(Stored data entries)

────────

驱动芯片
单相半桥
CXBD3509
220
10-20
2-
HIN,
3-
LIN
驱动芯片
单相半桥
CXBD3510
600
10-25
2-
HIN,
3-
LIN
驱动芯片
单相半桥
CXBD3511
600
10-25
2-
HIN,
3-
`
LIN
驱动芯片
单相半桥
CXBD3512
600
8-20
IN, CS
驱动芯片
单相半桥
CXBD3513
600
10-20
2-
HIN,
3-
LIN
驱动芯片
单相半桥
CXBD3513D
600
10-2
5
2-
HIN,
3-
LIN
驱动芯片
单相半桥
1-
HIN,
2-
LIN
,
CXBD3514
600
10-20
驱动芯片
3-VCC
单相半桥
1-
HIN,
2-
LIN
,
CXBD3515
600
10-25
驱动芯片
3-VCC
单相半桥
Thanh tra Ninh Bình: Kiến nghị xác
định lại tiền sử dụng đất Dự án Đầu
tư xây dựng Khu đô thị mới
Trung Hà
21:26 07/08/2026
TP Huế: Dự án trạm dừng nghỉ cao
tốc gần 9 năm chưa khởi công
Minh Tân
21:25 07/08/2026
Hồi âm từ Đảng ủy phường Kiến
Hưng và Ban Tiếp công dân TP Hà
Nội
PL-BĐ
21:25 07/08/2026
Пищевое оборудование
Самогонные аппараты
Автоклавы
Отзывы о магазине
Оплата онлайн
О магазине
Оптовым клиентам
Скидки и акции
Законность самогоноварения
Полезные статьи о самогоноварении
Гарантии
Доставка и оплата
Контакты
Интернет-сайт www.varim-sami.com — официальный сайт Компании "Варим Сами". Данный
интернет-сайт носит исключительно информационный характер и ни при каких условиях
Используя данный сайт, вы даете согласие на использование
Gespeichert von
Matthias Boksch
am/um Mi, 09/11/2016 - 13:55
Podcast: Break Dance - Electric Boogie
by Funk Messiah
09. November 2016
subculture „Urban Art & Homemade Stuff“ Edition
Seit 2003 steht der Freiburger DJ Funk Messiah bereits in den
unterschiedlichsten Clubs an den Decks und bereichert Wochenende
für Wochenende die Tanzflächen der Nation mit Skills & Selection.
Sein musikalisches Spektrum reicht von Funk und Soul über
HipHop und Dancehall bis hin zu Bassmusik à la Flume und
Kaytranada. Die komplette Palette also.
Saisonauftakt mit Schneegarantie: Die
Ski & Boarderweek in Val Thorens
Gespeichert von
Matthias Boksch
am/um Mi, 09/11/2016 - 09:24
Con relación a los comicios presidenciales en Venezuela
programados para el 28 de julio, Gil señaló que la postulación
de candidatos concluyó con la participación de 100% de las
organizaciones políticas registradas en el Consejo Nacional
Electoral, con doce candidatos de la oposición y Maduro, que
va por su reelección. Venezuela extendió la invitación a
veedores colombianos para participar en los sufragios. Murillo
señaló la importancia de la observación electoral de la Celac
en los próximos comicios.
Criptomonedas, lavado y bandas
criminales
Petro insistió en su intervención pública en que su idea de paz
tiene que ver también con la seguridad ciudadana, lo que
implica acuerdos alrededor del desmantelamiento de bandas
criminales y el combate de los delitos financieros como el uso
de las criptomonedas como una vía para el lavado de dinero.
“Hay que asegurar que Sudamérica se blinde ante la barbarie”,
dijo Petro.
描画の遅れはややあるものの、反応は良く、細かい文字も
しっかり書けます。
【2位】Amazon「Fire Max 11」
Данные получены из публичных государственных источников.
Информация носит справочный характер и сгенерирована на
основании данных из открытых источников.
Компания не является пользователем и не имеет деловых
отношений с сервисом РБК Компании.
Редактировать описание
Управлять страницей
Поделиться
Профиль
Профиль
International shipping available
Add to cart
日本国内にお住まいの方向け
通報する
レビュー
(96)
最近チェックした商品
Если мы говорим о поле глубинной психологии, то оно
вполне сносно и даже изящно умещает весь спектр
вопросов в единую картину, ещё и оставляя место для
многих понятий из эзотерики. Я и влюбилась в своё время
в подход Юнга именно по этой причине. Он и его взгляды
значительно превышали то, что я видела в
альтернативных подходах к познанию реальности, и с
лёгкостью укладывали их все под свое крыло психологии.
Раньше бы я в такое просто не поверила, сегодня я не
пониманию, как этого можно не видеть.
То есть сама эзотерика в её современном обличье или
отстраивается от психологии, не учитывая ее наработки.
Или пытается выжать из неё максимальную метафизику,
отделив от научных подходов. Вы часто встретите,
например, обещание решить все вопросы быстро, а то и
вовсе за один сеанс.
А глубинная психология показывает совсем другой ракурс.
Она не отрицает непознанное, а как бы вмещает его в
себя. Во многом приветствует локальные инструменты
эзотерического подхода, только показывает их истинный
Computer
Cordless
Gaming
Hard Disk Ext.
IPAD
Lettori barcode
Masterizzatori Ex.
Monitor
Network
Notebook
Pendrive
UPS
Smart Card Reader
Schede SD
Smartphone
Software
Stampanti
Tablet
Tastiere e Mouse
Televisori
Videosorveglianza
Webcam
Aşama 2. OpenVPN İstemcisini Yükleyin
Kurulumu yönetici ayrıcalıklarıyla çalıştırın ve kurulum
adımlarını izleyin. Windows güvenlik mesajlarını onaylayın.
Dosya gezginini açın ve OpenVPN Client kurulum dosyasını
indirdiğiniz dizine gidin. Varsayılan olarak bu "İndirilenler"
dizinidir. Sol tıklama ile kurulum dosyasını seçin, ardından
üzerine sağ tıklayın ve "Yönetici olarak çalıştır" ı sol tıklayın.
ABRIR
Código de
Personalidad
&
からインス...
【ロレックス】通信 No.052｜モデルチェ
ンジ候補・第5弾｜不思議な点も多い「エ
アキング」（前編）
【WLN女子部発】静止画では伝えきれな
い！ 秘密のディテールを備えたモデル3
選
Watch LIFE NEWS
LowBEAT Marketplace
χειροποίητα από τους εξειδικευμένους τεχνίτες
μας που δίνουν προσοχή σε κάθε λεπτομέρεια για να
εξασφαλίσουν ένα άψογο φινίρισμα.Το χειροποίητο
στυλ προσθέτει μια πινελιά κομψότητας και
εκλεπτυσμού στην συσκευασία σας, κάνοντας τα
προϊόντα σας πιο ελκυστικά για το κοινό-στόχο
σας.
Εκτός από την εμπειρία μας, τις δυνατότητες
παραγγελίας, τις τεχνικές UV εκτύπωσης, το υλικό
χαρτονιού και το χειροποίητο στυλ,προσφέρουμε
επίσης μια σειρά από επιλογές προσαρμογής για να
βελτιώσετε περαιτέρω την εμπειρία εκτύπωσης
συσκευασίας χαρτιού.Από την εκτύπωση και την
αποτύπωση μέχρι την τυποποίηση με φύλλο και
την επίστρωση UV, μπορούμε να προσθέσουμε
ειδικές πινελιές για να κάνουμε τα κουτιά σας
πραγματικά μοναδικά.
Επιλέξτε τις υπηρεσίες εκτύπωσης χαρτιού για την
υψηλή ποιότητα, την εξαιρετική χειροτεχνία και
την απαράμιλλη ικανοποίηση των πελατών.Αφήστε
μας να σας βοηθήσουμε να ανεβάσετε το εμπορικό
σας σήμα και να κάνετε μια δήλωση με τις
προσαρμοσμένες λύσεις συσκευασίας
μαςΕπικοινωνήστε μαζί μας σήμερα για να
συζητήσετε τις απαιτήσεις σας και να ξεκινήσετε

────────

Every line from the one containing "Εκτός από την εμπειρία μας, τις δυνατότητες" to the end of the entries must be set down exactly, with none omitted and none added.

Εκτός από την εμπειρία μας, τις δυνατότητες
παραγγελίας, τις τεχνικές UV εκτύπωσης, το υλικό
χαρτονιού και το χειροποίητο στυλ,προσφέρουμε
επίσης μια σειρά από επιλογές προσαρμογής για να
βελτιώσετε περαιτέρω την εμπειρία εκτύπωσης
συσκευασίας χαρτιού.Από την εκτύπωση και την
αποτύπωση μέχρι την τυποποίηση με φύλλο και
την επίστρωση UV, μπορούμε να προσθέσουμε
ειδικές πινελιές για να κάνουμε τα κουτιά σας
πραγματικά μοναδικά.
Επιλέξτε τις υπηρεσίες εκτύπωσης χαρτιού για την
υψηλή ποιότητα, την εξαιρετική χειροτεχνία και
την απαράμιλλη ικανοποίηση των πελατών.Αφήστε
μας να σας βοηθήσουμε να ανεβάσετε το εμπορικό
σας σήμα και να κάνετε μια δήλωση με τις
προσαρμοσμένες λύσεις συσκευασίας
μαςΕπικοινωνήστε μαζί μας σήμερα για να
συζητήσετε τις απαιτήσεις σας και να ξεκινήσετε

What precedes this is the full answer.